Obama has largely taken to his "I'm-better-than-you" mode. He prefers to show Republicans the error of their ways rather than getting into the down-and-dirty of negotiating.
But down-and-dirty is what Washington needs in order to move the nation past the current budget impasse, impending debt ceiling vote and long-term entitlement expenses that threaten to drain the nation's wallet. Here is where the Bush example comes in.
As we know, the Republican agreed to raise taxes as part of the final budget agreement back in October 1990. Breaking his "read-my-lips: no new taxes" pledge is seen by the observer class as the sacrificing of his presidency.
But let's take a step back from that gutsy call and recall the process. Bush didn't sit back and wait for an agreement to come to him. For months, he engaged Democrats on Capitol Hill, where they controlled both chambers.
With a budget deadline approaching, Bush could have hunkered down and simply lectured the Hill. But he got ahead of the deadline and negotiated with House and Senate Democrats.
Fred McClure, Bush's liaison to Capitol Hill at the time, recalled over the phone last week how the talks took place over a two-month period. "We had teams out at Andrews Air Force Base," he reminded me.
The political climate wasn't easy in the summer and fall of 1990, either. Saddam Hussein had just invaded Kuwait. Newt Gingrich was on the ascendancy as a hard-line GOP House member, contrasting himself with establishment Republicans like Bush. And Democratic congressional leaders like George Mitchell and Dick Gephardt didn't exactly see it as their duty to make life easy for the president.
Nor did the solution appear automatically. "It was hard, and we had to stay on it," McClure described the tense negotiations.
For one thing, Gingrich killed one proposal his own president put together. Democrats opposed him at every turn, too, even though a government shutdown was on the horizon.
But Bush and his team persisted. He especially drew upon his longstanding relationship with Democratic Rep. Dan Rostenkowski of Illinois. Rostenkowski and Bush had served in the House together in the 1960s. Their relationship was important given that Bush was president and Rostenkowski led the pivotal House Ways and Means Committee.
Eventually, a second deal was struck in late October 1990. Democrats got the tax hikes they wanted and Republicans got caps put on discretionary spending. Those caps would become crucial to controlling spending and finally balancing the budget under President Bill Clinton.
For his part, Bush summed up the tough back-and-forth this way: "Sometimes a president has to make a tough call. This is one of them."
We can only hope Obama remembers those words. Sure, he has opponents. But he's not the first president with them, so he needs to start dealing.
Since Republicans control the House, Obama should get ready to offer up some part of his health plan. He doesn't want to do that any more than Bush wanted to raise taxes.

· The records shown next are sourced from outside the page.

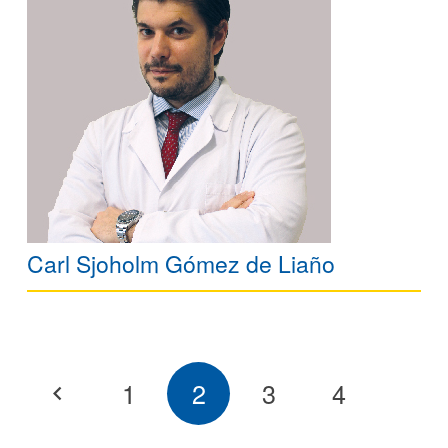
Carl Sjoholm Gómez de Liaño
1
2
3
4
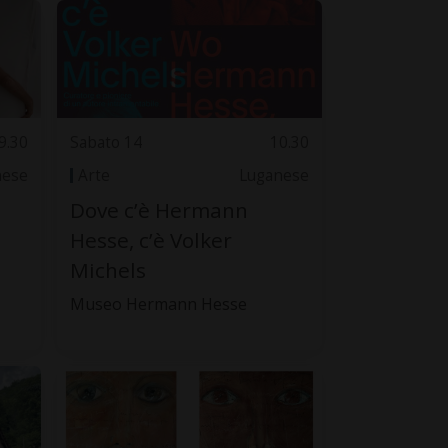
9.30
Sabato 14
10.30
nese
Arte
Luganese
Dove c’è Hermann
Hesse, c’è Volker
Michels
Museo Hermann Hesse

But agreeing to, say, lift the requirement that employers with 50 or more employees provide insurance for those who work 30 hours or more would give negotiators something to work with. The president would not be defunding his health care bill, just changing an element of it. And he could help part-time workers whose companies are cutting their work hours to less than 30 to avoid the insurance requirement.
At this point, Obama is giving little. A previous president's example shows how he can do far more and save the country.